What the task asks: Rewrite the part of the movie blog post below that starts with "THE PLOT: A" and ends with "and completely unbelievable.", swapping "professor" for "lecturer".

Extracted text:
Wednesday, March 9, 2022

Some Kind of Beautiful

Year 14, Day 68 - 3/9/22 - Movie #4,070

BEFORE: Jessica Alba carries over from "A.C.O.D.", and I think I'm back to typical Hollywood rom-coms, again.  Just a few more days of unbearable slapstick and unlikely coincidences, and I can move on to something else - you can probably tell I'm desperate for that.  Perhaps I should have just linked from that other Jessica, Jessica Biel, from "Elizabethtown" to "Cellular" and moved on from there.  But then I would have had a larger gap to fill between Nicolas Cage films and Easter, also I would have been pushing off about 11 romance films until next year - and really, I'm all for crossing off a few more of these, because it means I'll never have to pass this way again, not with these clunker films anyway.  

Eyes on the prize, remember that we've got the Oscars coming up, and my Easter film.  Here's the TCM "31 Days of Oscar" line-up of films for tomorrow, March 10:

6:15 am "The Dot and the Line" (1965)
6:30 am "7 Faces of Dr. Lao" (1964)
8:30 am "The Wonderful World of The Brothers Grimm" (1962)
11:00 am "The Great Race" (1965)
2:00 pm "Grand Prix" (1966)
5:15 pm "The Dirty Dozen" (1967)
8:00 pm "The Longest Day" (1962)
11:15 pm "A Man for All Seasons" (1966)
1:30 am "Cleopatra" (1963)
5:45 am "America America" (1963)

I can only claim 4 out of these 10: "The Great Race", "The Dirty Dozen", "A Man for All Seasons" and "Cleopatra" - we all agree, those are the best four, right?  Now I'm at 42 out of 111, which is still 37%, where I seem to be stuck.


THE PLOT: A drama about a Cambridge poetry professor who begins to re-evaluate his life of Byronic excess.

AFTER: Eh, this one had a little bit of promise, because it's about a free-wheeling, non-committal English lit professor who (eventually) learns to settle down and have a family.  But it's a LONG twisty way to get there, and it doesn't quite happen how he expected it to - that's just life, though, right?  Nobody has a road map, and it's almost like everybody's making it up as they go along.  So maybe this rings true, a bit, except for the parts that are totally out of bounds and completely unbelievable.

Excerpted data:

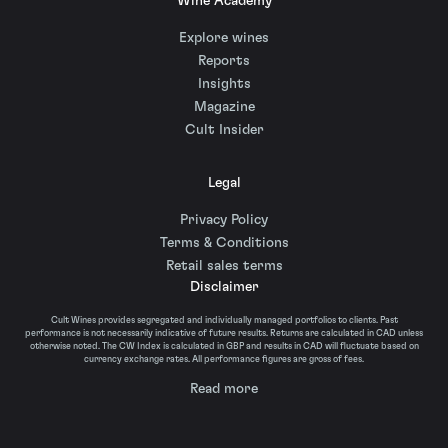
Wine Academy
Explore wines
Reports
Insights
Magazine
Cult Insider
Legal
Privacy Policy
Terms & Conditions
Retail sales terms
Disclaimer
Cult Wines provides segregated and individually managed portfolios to clients. Past
performance is not necessarily indicative of future results. Returns are calculated in CAD unless
otherwise noted. The CW Index is calculated in GBP and results in CAD will fluctuate based on
currency exchange rates. All performance figures are gross of fees.
Read more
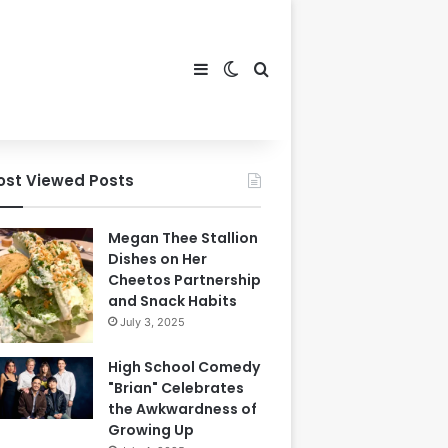
Sidebar
Switch skin
Search for
ost Viewed Posts
Megan Thee Stallion
Dishes on Her
Cheetos Partnership
and Snack Habits
July 3, 2025
High School Comedy
"Brian" Celebrates
the Awkwardness of
Growing Up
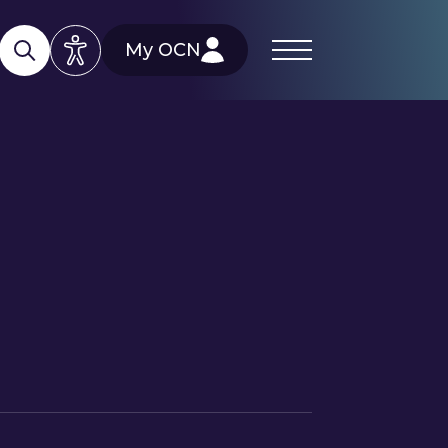
My OCN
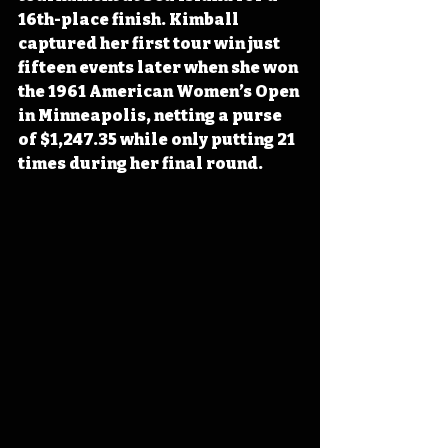
16th-place finish. Kimball 
captured her first tour win just 
fifteen events later when she won 
the 1961 American Women’s Open 
in Minneapolis, netting a purse 
of $1,247.35 while only putting 21 
times during her final round.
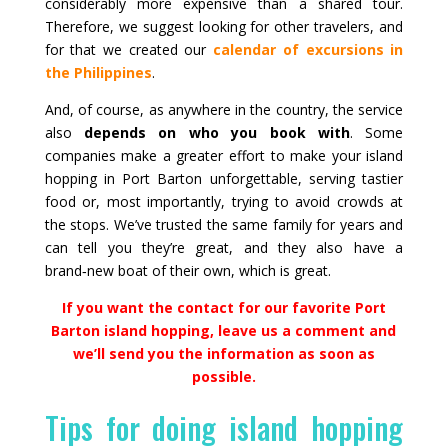
considerably more expensive than a shared tour.
Therefore, we suggest looking for other travelers, and
for that we created our
calendar of excursions in
the Philippines
.
And, of course, as anywhere in the country, the service
also
depends on who you book with
. Some
companies make a greater effort to make your island
hopping in Port Barton unforgettable, serving tastier
food or, most importantly, trying to avoid crowds at
the stops. We’ve trusted the same family for years and
can tell you they’re great, and they also have a
brand‑new boat of their own, which is great.
If you want the contact for our favorite Port
Barton island hopping, leave us a comment and
we’ll send you the information as soon as
possible.
Tips for doing island hopping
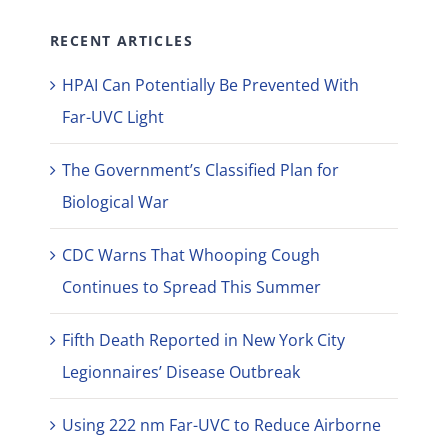
RECENT ARTICLES
HPAI Can Potentially Be Prevented With
Far-UVC Light
The Government’s Classified Plan for
Biological War
CDC Warns That Whooping Cough
Continues to Spread This Summer
Fifth Death Reported in New York City
Legionnaires’ Disease Outbreak
Using 222 nm Far-UVC to Reduce Airborne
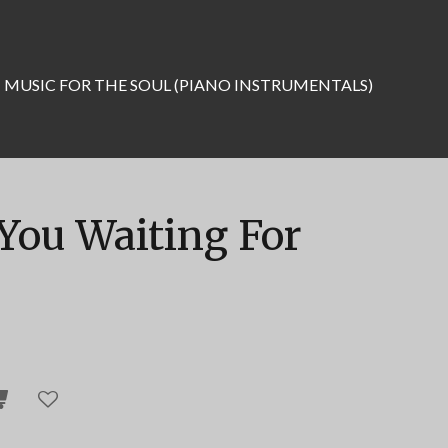
MUSIC FOR THE SOUL (PIANO INSTRUMENTALS)
You Waiting For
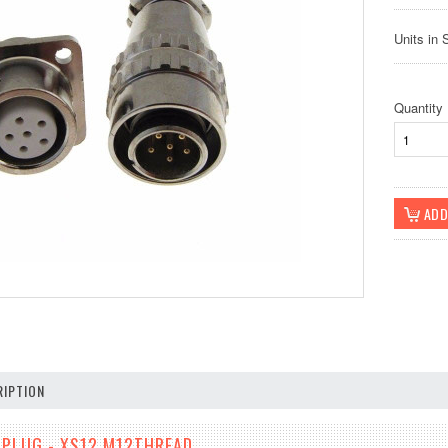
Units in 
Quantity
IPTION
N PLUG - XS12 M12THREAD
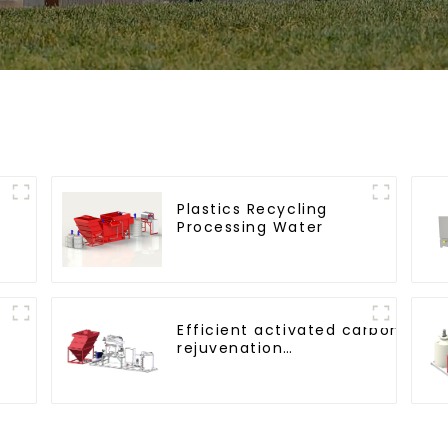
Plastics Recycling
Processing Water
Efficient activated carbon
rejuvenation
technique/process/procedure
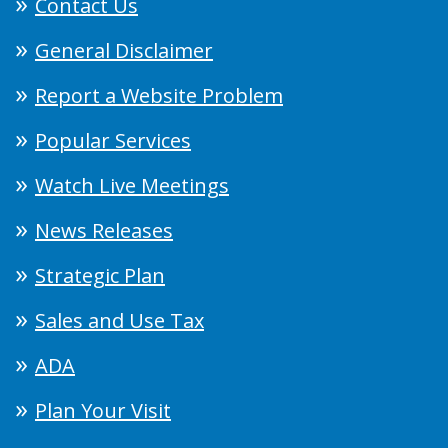
Contact Us
General Disclaimer
Report a Website Problem
Popular Services
Watch Live Meetings
News Releases
Strategic Plan
Sales and Use Tax
ADA
Plan Your Visit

Response for this exercise:
THE PLOT: A drama about a Cambridge poetry lecturer who begins to re-evaluate his life of Byronic excess.

AFTER: Eh, this one had a little bit of promise, because it's about a free-wheeling, non-committal English lit lecturer who (eventually) learns to settle down and have a family.  But it's a LONG twisty way to get there, and it doesn't quite happen how he expected it to - that's just life, though, right?  Nobody has a road map, and it's almost like everybody's making it up as they go along.  So maybe this rings true, a bit, except for the parts that are totally out of bounds and completely unbelievable.